Estava chovendo antes de ser hoje. Antes de ser este cabelo ruivo secando com o vento, antes de ser vida acontecendo a partir das dez da amanhã. Mas dormir é sonho que também é noite. Bem agora que dormir é sonho, eu escuto esses gritos lá fora e corro pra ver a morte, o ardor, a bomba. Bem agora, bombas. Explosões que não são coloridas e a gente querendo um banho morno seguido de pijama, cama pra dois, nossa comida. Bem agora que acabou a comida, que o sapato aperta, que a gente desaprendeu a dançar, já não temos cabelos nem sono nem os sonhos.
O que é que a gente vai fazer quando a guerra acabar?
De tudo o que me resta e que não seja amor, seja o portão de partida despedida, de pequenas causas diárias. Eu sangro momentos, derreto venenos e morro nos cotidianos fins.
Ainda prefiro a mortalha envolvendo afazeres não entranhados. Quero a devastação irreversível de qualquer pequena vida vã.
É como se no centro de todo barulho tudo, de repente, fosse eco.
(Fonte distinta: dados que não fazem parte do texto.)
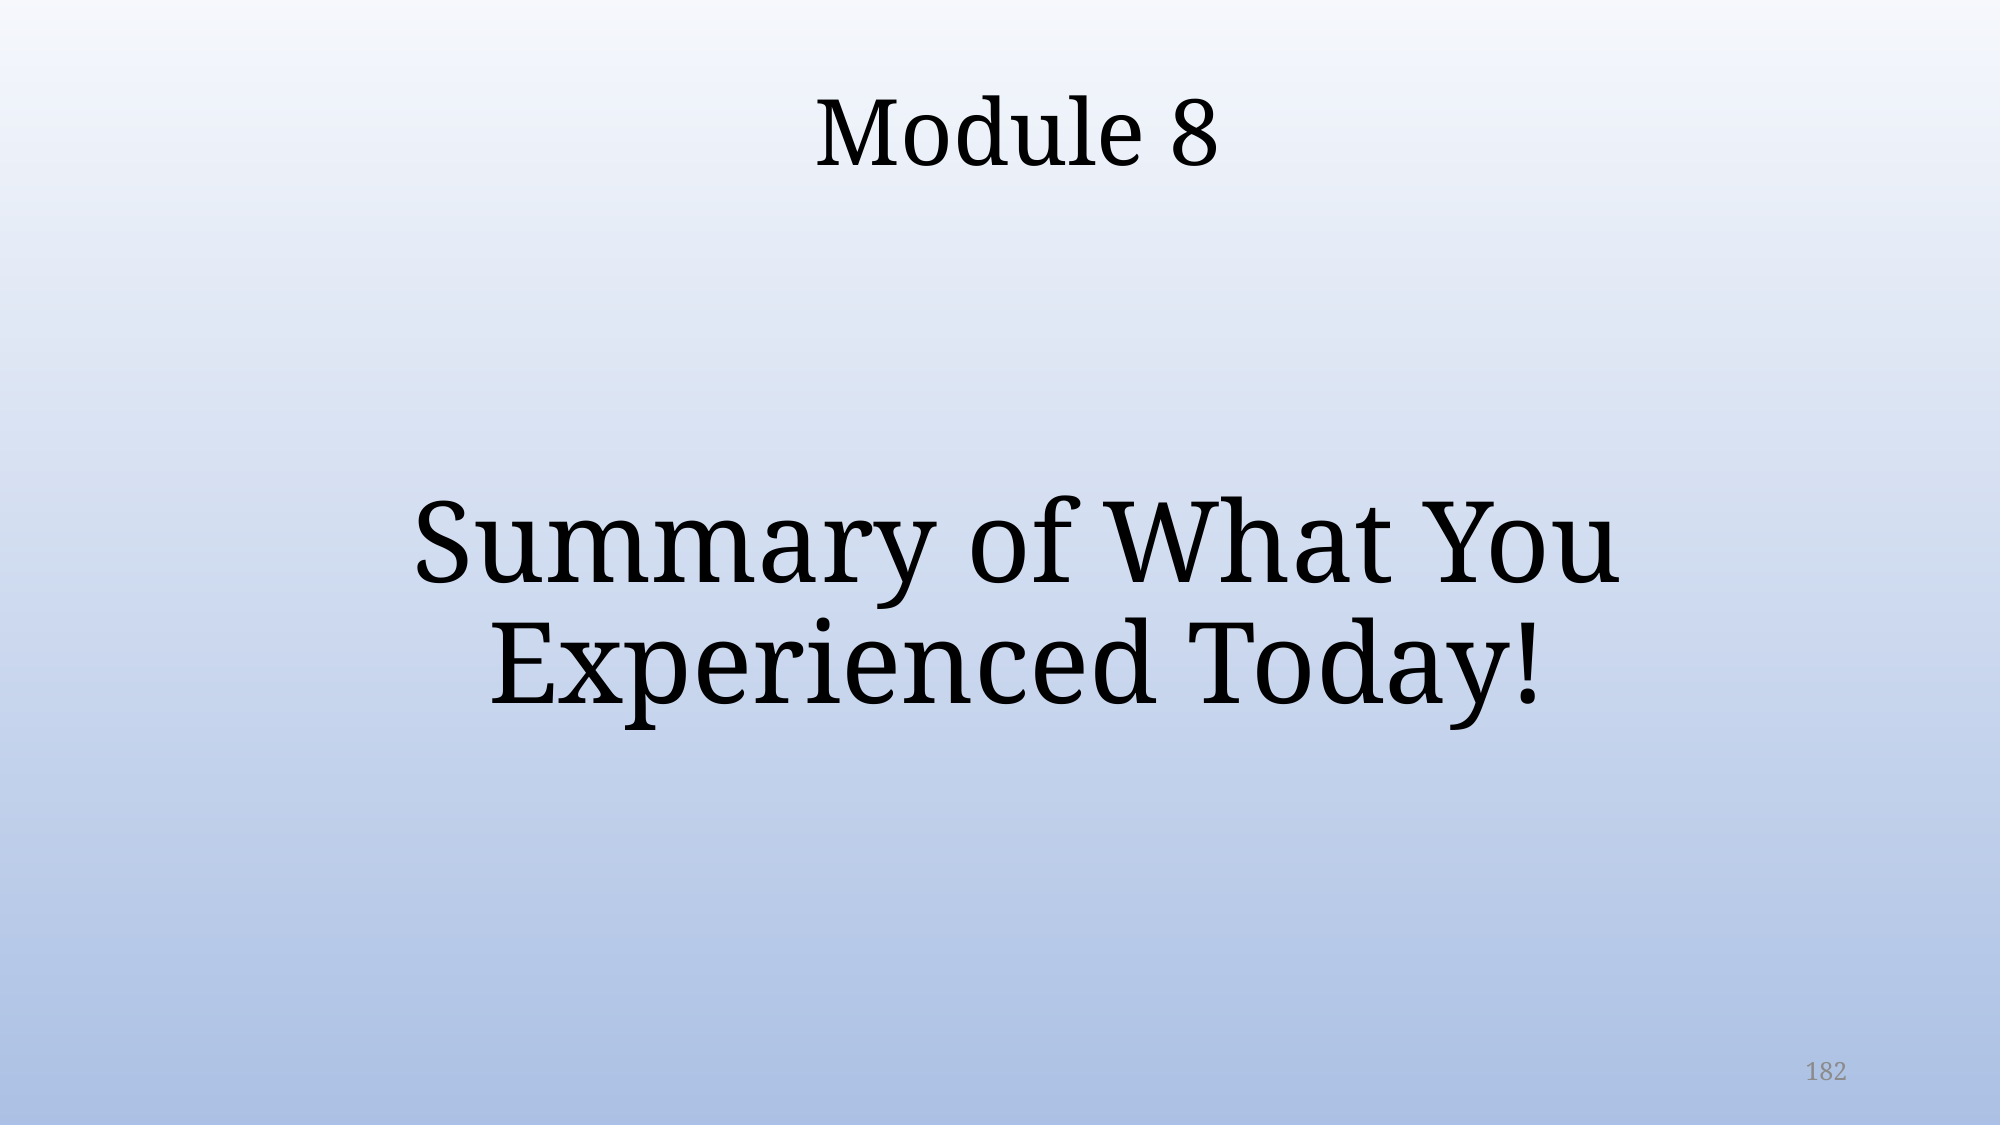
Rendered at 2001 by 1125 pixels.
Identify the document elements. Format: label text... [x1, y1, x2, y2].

title Module 8 [155, 26, 1881, 245]
list Summary of What You Experienced Today! [155, 477, 1881, 577]
slide_number 182 [1412, 1042, 1863, 1103]
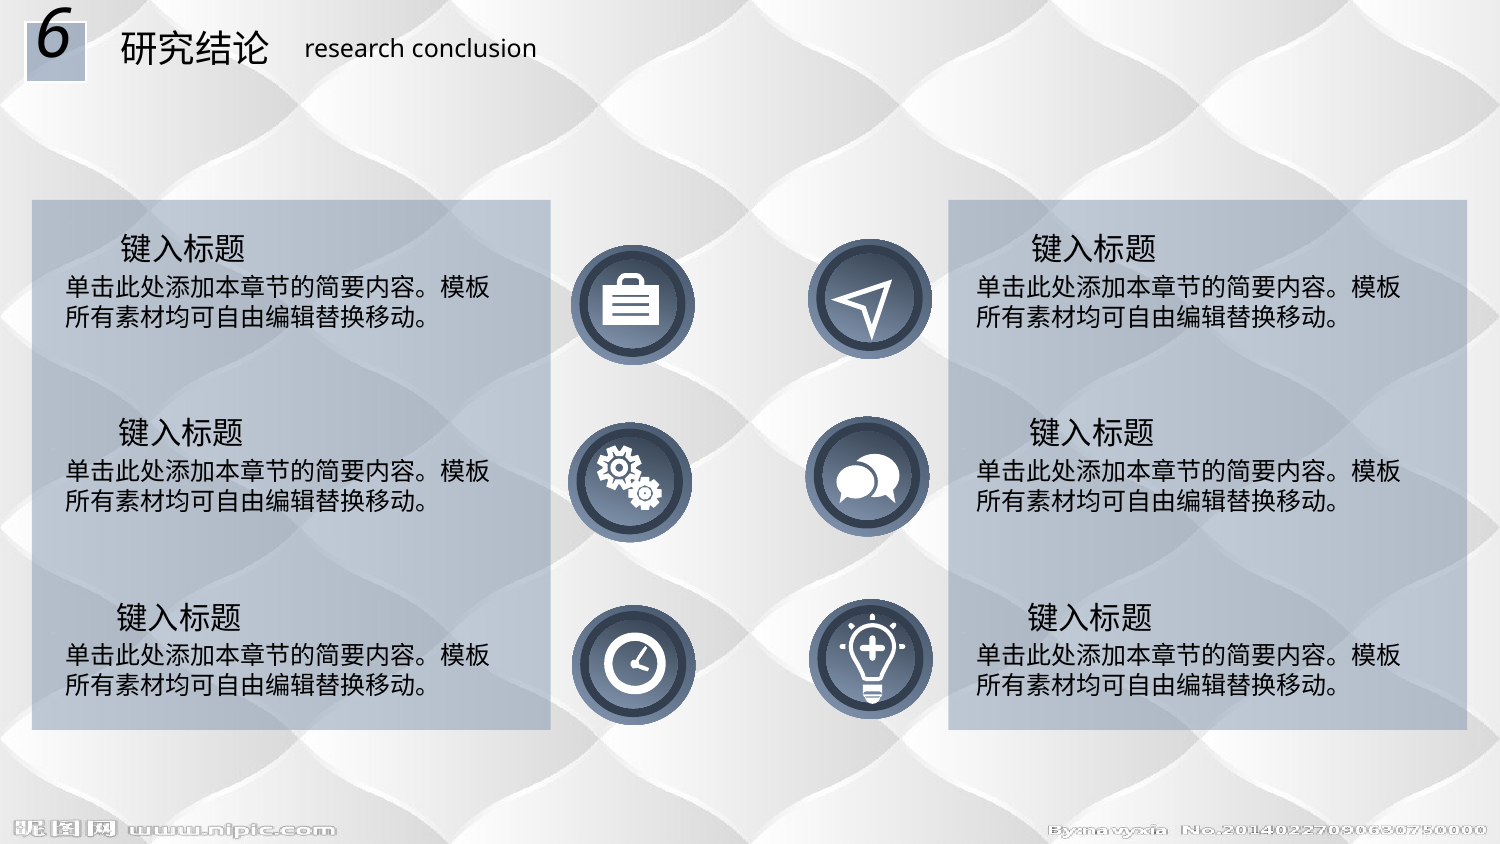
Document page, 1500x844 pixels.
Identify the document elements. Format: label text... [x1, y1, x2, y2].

Ressonância dentro do vácuo e todo o cenário em câmera lenta.
Eu-estátua enquanto o mundo flutua agitado e implora: pressão nos nervos e pescoço pulsante. Medo do agudo de fora, medo do escuro de dentro, cisma com a música que ele sussurra enquanto entra e faz serenata.
Ninguém vê enquanto a vida se arrasta, só eu e você.